課題一覧:
1 – 本文によると、城内を爆撃した米空軍のB25は何機でしたか。
2 – 本文のうち「あれは、武昌からさらに奥漢線」から「た。これも一つの運であった。」までを、一字も変えずに返してください。

あれは、武昌からさらに奥漢線で南、咸興の歩兵第十二旅団司令部の経理勤務班長として物資収買業務を担当している時であった。八月の中頃、漢口を爆撃した米空軍B25十五機が城内を爆撃した際のことであった。

 主計伍長一名を連れていた私は、キラキラ光る米軍機を見て咄嗟に目に入ったタコ壺に飛び込もうとしたが、そこにはもう兵隊が一人鉄帽をかかえてうずくまっていた。仕方がないので、他のタコ壺を探そうとしたら、もう爆弾の雨。道路にうつ伏せになって通りすぎるのを待つしかなかった。爆弾の炸裂する轟音とともに猛烈な突風で一尺近くも身体を持ち上げられ、痛いと思ったら爆弾の破片で右肩をかすられていた。猛然とした砂煙りがおさまって、タコ壺を覗いたら何と直撃弾で兵隊は死んでいた。もし彼が入っていなかったらと思うと総毛だった。私が連れていた伍長は、私が止めたにかかわらず直ぐ近くの貨物倉庫に転がり込んだ。爆撃の時は、建物の中ほど危ないと注意していたのに、探しに行ったら、顔半分を血だらけにして死んだようになっていた。リアカーを探して、直ぐ野戦病院に運んで行った。一目見た軍医は言う、もうダメだ。こうなると助かりそうなのから処置をする。頭と腹はダメだと言う。そこで何とか、とムリを言って、先に手術して貰ったが、幸い一週間後には、何とか生命をとりとめた。それでも、空襲警報の鳴る度に、意識のない彼が這って防空壕に潜り、入口でパッタリ意識を喪うという話を聞いて、生きようとする執念の強さを思わないではいられなかった。これも一つの運であった。

データ抜粋:
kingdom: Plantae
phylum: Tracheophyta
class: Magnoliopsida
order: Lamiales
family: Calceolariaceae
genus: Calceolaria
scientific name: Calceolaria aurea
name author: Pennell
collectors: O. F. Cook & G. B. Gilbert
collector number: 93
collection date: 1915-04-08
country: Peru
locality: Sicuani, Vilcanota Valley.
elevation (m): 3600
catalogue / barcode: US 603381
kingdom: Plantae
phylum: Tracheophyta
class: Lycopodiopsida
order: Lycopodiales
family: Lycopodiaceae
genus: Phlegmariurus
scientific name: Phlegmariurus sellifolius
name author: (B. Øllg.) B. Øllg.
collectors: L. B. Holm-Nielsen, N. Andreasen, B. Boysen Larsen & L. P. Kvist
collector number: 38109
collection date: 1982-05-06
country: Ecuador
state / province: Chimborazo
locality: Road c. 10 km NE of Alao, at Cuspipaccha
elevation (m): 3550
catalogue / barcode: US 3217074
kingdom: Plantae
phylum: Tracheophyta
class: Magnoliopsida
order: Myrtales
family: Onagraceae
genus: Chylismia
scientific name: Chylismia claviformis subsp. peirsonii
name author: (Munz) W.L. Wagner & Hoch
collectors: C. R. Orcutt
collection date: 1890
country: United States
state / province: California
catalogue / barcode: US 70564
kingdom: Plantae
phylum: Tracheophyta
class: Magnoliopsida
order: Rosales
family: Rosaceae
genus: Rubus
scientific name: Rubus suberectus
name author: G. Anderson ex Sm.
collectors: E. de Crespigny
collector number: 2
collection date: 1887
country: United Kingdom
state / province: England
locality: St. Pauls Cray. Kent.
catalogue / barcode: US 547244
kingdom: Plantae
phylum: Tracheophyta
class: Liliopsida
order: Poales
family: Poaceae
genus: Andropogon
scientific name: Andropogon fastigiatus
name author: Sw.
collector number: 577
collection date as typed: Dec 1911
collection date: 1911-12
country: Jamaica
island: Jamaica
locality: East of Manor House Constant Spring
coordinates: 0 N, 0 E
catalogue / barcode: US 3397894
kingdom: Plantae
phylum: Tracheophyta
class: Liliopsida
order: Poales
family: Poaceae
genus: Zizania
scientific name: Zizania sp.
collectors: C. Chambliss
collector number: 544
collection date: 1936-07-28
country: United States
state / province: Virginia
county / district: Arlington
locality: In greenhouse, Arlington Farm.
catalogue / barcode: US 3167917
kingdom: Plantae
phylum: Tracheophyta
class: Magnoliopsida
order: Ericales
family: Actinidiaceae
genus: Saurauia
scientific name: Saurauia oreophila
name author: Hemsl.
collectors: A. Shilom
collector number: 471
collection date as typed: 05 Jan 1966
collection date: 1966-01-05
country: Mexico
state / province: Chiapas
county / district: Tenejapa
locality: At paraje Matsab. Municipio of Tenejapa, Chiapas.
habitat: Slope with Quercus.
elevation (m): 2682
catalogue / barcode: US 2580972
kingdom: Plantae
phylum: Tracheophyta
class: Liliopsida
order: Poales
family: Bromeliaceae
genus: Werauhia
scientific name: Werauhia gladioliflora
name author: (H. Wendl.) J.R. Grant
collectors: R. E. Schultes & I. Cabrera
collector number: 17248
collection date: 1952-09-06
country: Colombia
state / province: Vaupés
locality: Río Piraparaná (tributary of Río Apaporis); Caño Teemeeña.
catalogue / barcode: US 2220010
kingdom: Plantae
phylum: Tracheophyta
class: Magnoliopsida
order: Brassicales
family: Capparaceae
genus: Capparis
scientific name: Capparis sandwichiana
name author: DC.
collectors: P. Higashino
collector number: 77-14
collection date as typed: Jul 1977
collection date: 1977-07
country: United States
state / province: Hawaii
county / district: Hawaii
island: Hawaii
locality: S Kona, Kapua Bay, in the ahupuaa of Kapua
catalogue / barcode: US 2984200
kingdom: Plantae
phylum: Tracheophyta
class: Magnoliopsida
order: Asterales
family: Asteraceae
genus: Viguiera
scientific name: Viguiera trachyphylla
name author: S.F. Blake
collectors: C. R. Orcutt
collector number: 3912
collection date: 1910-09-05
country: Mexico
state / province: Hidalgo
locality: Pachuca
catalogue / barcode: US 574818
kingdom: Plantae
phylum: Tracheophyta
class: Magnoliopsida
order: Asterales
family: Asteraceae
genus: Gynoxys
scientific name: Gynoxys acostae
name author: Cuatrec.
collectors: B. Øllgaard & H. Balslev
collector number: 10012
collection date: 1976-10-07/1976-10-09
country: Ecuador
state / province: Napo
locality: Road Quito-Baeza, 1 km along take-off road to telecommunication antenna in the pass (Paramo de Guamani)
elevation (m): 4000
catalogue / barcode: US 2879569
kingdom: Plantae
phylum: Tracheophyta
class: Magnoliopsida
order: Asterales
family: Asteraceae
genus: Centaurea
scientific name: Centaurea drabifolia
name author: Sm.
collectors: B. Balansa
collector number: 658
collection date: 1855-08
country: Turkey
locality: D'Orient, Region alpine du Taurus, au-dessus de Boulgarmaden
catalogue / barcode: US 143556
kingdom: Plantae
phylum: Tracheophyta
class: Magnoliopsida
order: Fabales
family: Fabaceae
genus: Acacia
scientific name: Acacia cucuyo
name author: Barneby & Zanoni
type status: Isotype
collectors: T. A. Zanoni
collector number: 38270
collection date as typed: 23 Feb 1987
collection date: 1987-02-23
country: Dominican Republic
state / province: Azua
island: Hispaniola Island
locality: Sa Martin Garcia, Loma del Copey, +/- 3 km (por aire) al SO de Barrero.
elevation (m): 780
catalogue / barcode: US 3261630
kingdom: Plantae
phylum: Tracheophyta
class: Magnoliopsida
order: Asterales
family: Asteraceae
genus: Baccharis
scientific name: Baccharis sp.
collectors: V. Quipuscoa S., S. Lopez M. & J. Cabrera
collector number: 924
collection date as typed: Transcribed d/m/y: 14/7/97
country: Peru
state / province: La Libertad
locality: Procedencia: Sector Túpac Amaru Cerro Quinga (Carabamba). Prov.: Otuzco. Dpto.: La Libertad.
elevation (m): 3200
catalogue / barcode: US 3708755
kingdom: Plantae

各課題の解答:
1 – 十五機です。

2 –
あれは、武昌からさらに奥漢線で南、咸興の歩兵第十二旅団司令部の経理勤務班長として物資収買業務を担当している時であった。八月の中頃、漢口を爆撃した米空軍B25十五機が城内を爆撃した際のことであった。

 主計伍長一名を連れていた私は、キラキラ光る米軍機を見て咄嗟に目に入ったタコ壺に飛び込もうとしたが、そこにはもう兵隊が一人鉄帽をかかえてうずくまっていた。仕方がないので、他のタコ壺を探そうとしたら、もう爆弾の雨。道路にうつ伏せになって通りすぎるのを待つしかなかった。爆弾の炸裂する轟音とともに猛烈な突風で一尺近くも身体を持ち上げられ、痛いと思ったら爆弾の破片で右肩をかすられていた。猛然とした砂煙りがおさまって、タコ壺を覗いたら何と直撃弾で兵隊は死んでいた。もし彼が入っていなかったらと思うと総毛だった。私が連れていた伍長は、私が止めたにかかわらず直ぐ近くの貨物倉庫に転がり込んだ。爆撃の時は、建物の中ほど危ないと注意していたのに、探しに行ったら、顔半分を血だらけにして死んだようになっていた。リアカーを探して、直ぐ野戦病院に運んで行った。一目見た軍医は言う、もうダメだ。こうなると助かりそうなのから処置をする。頭と腹はダメだと言う。そこで何とか、とムリを言って、先に手術して貰ったが、幸い一週間後には、何とか生命をとりとめた。それでも、空襲警報の鳴る度に、意識のない彼が這って防空壕に潜り、入口でパッタリ意識を喪うという話を聞いて、生きようとする執念の強さを思わないではいられなかった。これも一つの運であった。